# Selected text
--- Begin ---

Proposals for the Company's Future

RNS Number : 3792X
SME Loan Fund PLC (The)
21 February 2017
 

NOT FOR RELEASE, PUBLICATION OR DISTRIBUTION IN WHOLE OR IN PART IN OR INTO THE UNITED STATES, CANADA, AUSTRALIA, JAPAN OR SOUTH AFRICA OR ANY JURISDICTION FOR WHICH THE SAME COULD BE UNLAWFUL.  THE INFORMATION CONTAINED IN THIS ANNOUNCEMENT DOES NOT CONSTITUTE AN OFFER OF SECURITIES FOR SALE IN ANY JURISDICTION, INCLUDING IN THE UNITED STATES, CANADA, AUSTRALIA, JAPAN OR SOUTH AFRICA.

The information contained in this announcement is deemed by the Company to constitute inside information as stipulated under the Market Abuse Regulations (EU) No. 596/2014.  Upon the publication of this announcement via Regulatory Information Service this inside information is now considered to be in the public domain.

21 February 2017

THE SME LOAN FUND PLC
(THE "COMPANY" OR "SMEF")

Proposals for the Company's Future

Introduction

The Directors of The SME Loan Fund plc (the "Directors") announce that the Company is in discussions regarding proposals which, if implemented, should:

·           address investors' concerns regarding conflicts of interest between the Company, its current investment manager and its largest shareholder;

·           provide the Company with access to a broader range of investment management skills through the appointment of SQN Capital Management, LLC ("SQN") as the Company's investment manager;

·           enable the Company to continue to provide attractive returns to shareholders (an initial target annual dividend of 6.25p per share (increasing to at least 7.0p per share with effect from July 2018) and a target annual net asset value total return of at least 8%);

·           continue to provide shareholders with the opportunity to vote on the Company's future in the event of the Company's shares trading at an average discount of more than 10% over any three-month period;

·           diversify the Company's shareholder base through a secondary placing of SMEF shares currently held by GLI Finance Limited ("GLIF") and, as a result, improve the market liquidity in its shares;

·           enhance the prospect of increasing the size of the Company through share issues in due course; and

·           provide shareholders with an opportunity to vote on the continuation of the Company if it has not grown its net assets to more than £250 million by 31 December 2019.

--- End ---

# List of tasks
1. In the SME Loan Fund announcement, what is the initial target annual dividend per share?
2. Write the next part of the SME Loan Fund announcement, picking up after its last bullet point.
You won't need the listing for anything.

# Data lines
--- Begin ---

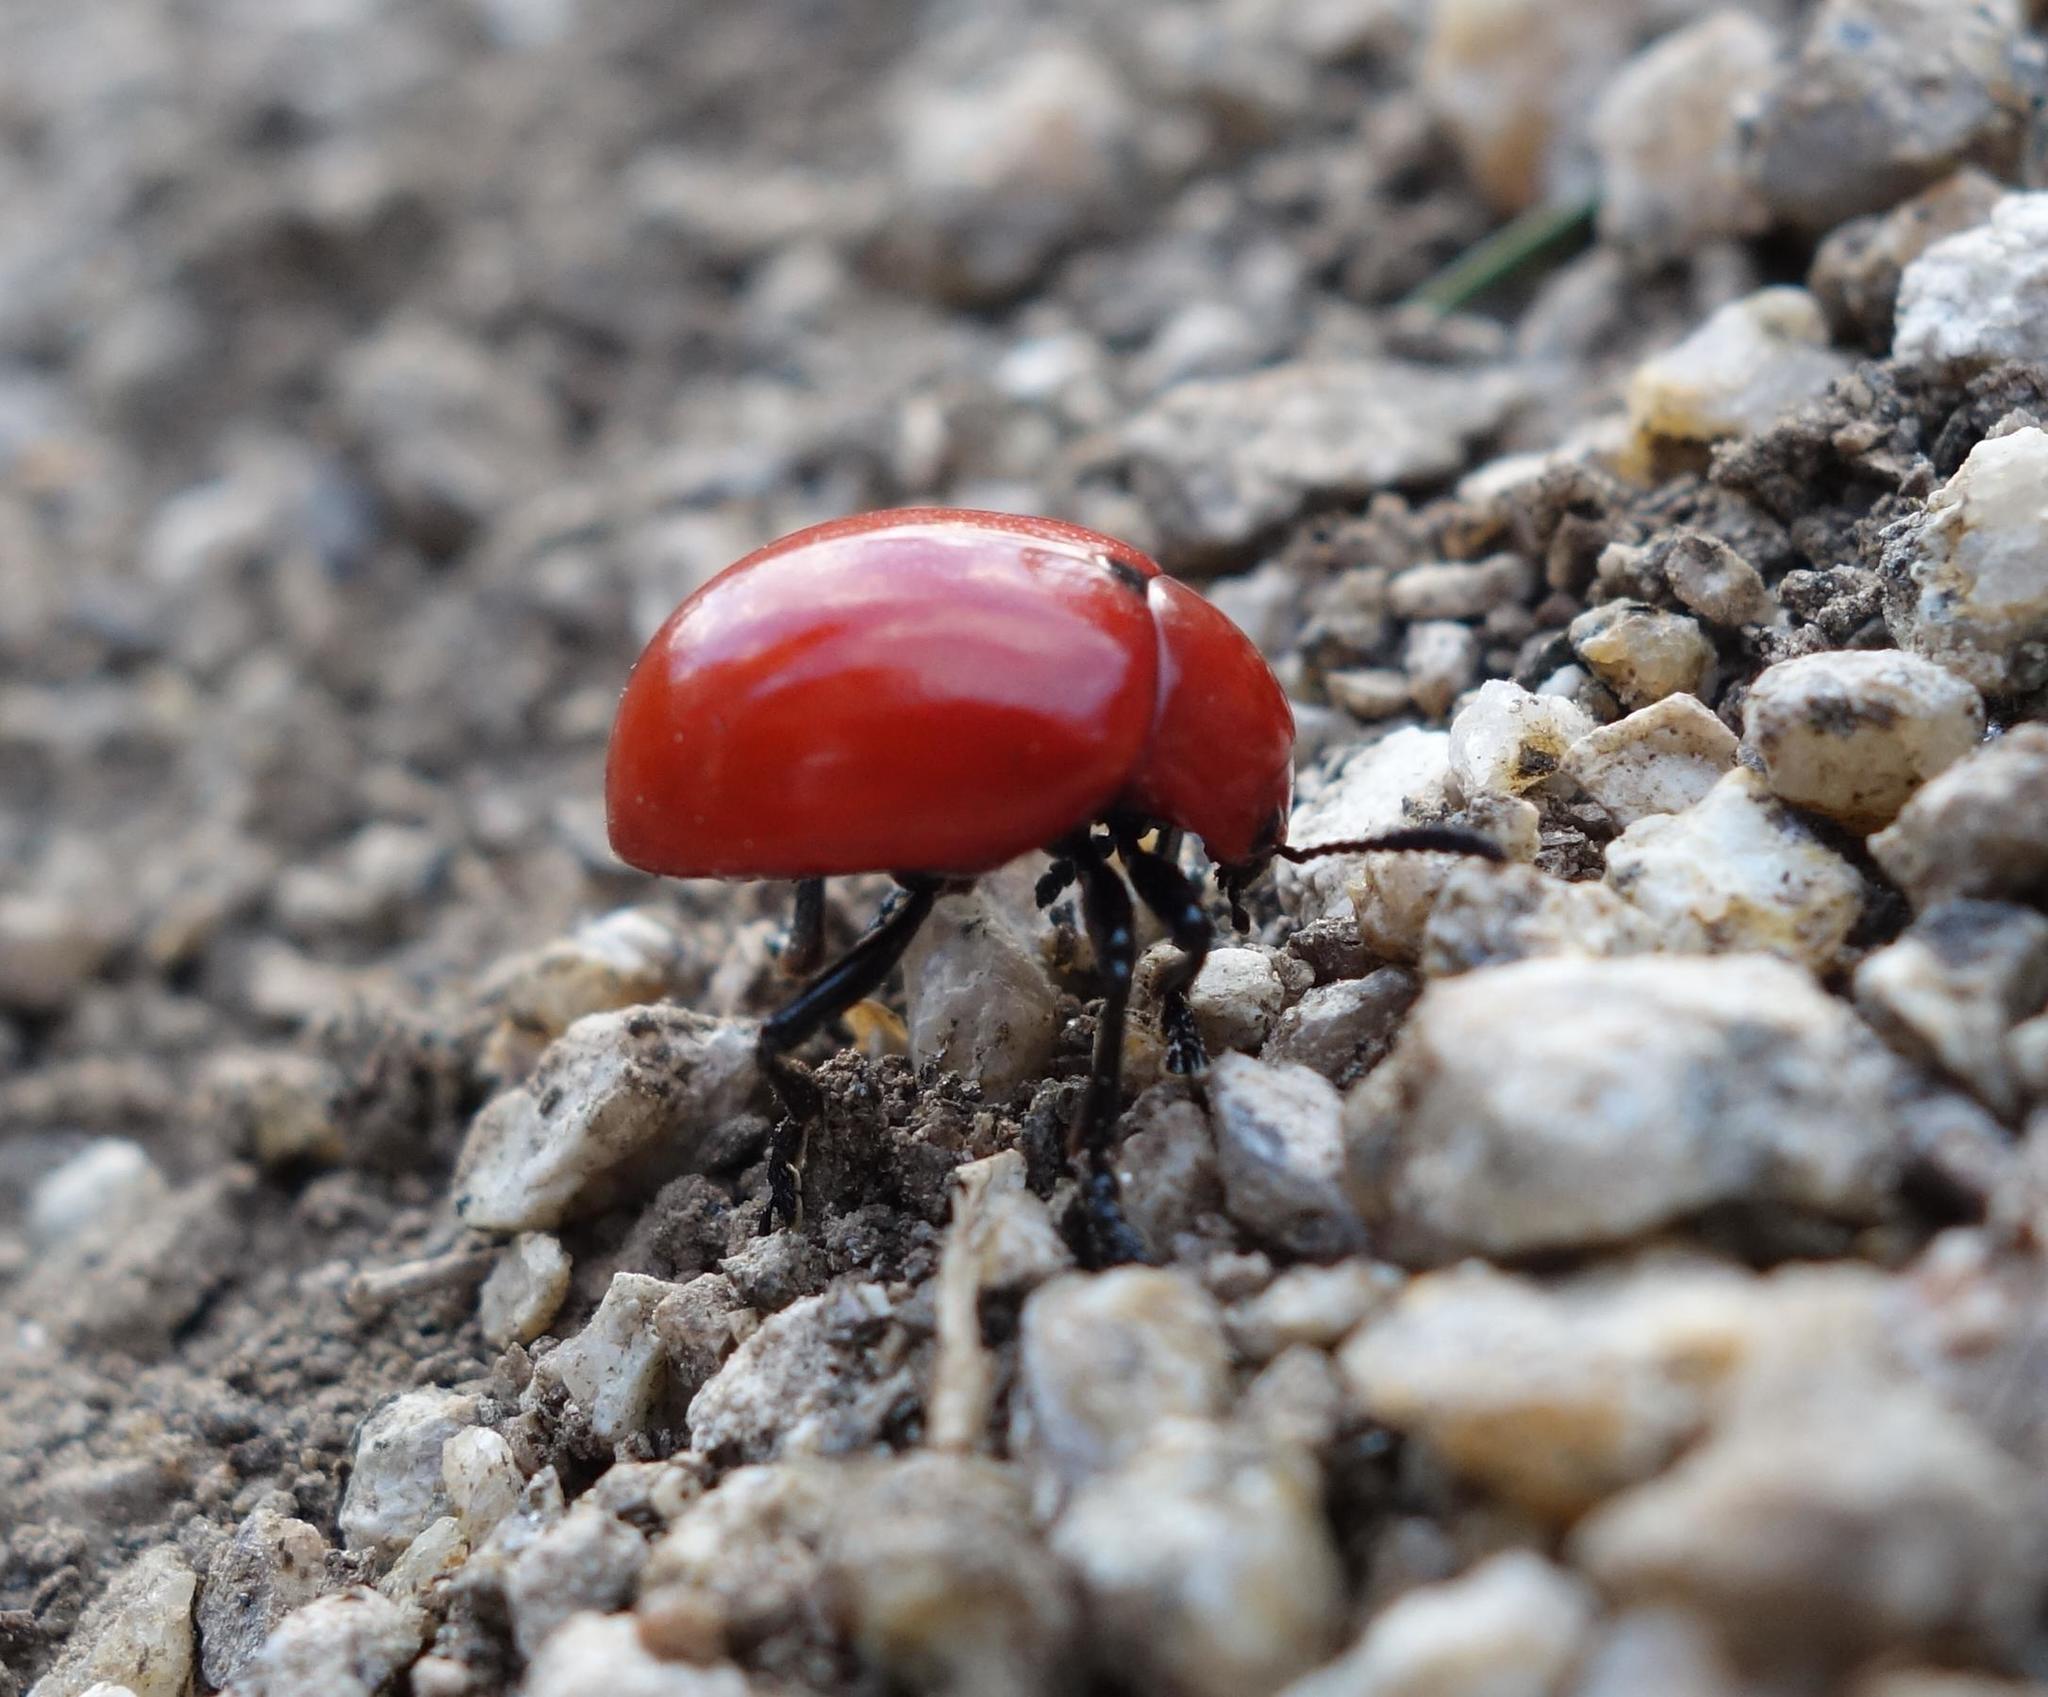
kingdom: Animalia
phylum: Arthropoda
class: Insecta
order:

--- End ---

# Answers for the tasks
1. 6.25p per share, rising to at least 7.0p per share from July 2018.

2.
In particular, the Company is in discussions with:

·           its current investment manager, Amberton Asset Management Limited ("Amberton"), and SQN regarding the potential transfer of the provision of investment management services to SMEF from Amberton to SQN (the "Transfer of Management Services"); and

·           GLIF, which owns 50% of Amberton and approximately 48% of SMEF's issued share capital, regarding the potential secondary placing of GLIF's holding in SMEF at 90p per share (the "Secondary Placing").

The Transfer of Management Services would be conditional on the Secondary Placing being completed.  In the event that the Secondary Placing is not completed, the Directors intend to bring forward proposals for the orderly realisation of the Company's investments and return of surplus capital to shareholders via mandatory redemptions.

Transfer of Management Services

If the Secondary Placing is completed, SQN will become SMEF's investment manager.  The SQN group, which is headquartered in New York City with operations in the UK, is an independent asset manager that specialises in alternative asset management and focuses on generating secured income through investment vehicles the performance of which is designed to be uncorrelated to traditional equity, debt, and commodity markets.  SQN seeks to deliver its objectives through diversified investments in under-served segments of the market and/or in segments in which it has unique market access or structuring capability.

The SQN group currently provides investment advisory and portfolio management services in respect of assets with an aggregate value in excess of US$1 billion on behalf of two US-based private offerings, three public direct participation programs, a line of Cayman Island-based investment funds, separately-managed accounts and the London-listed SQN Asset Finance Income Fund Limited ("SAIF").  SAIF, a diversified equipment leasing and asset finance investment company, was launched in July 2014 and has raised £540 million, to date, through consistently oversubscribed share issues. 

As the Company's investment manager, SQN would be entitled to a management fee at a rate of 1.0% p.a. of SMEF's net assets up to £250 million, 0.9% p.a. for net assets greater than £250 million and lower than or equal to £500 million and 0.8% p.a. for net assets greater than £500 million.  In addition, SQN would be entitled to charge an additional structuring fee of up to 1.0% of the costs to the Company (ignoring gearing and transaction expenses) of acquiring each investment (excluding any investment acquired from SQN or the funds they manage).  No performance fee would be payable by SMEF to SQN

In the event that SQN becomes SMEF's investment manager, SQN intends to appoint Amberton as its sub-investment adviser in relation to SMEF's existing portfolio of loans.  No termination fees would be payable by SMEF to Amberton as a consequence of Amberton ceasing to be SMEF's investment manager.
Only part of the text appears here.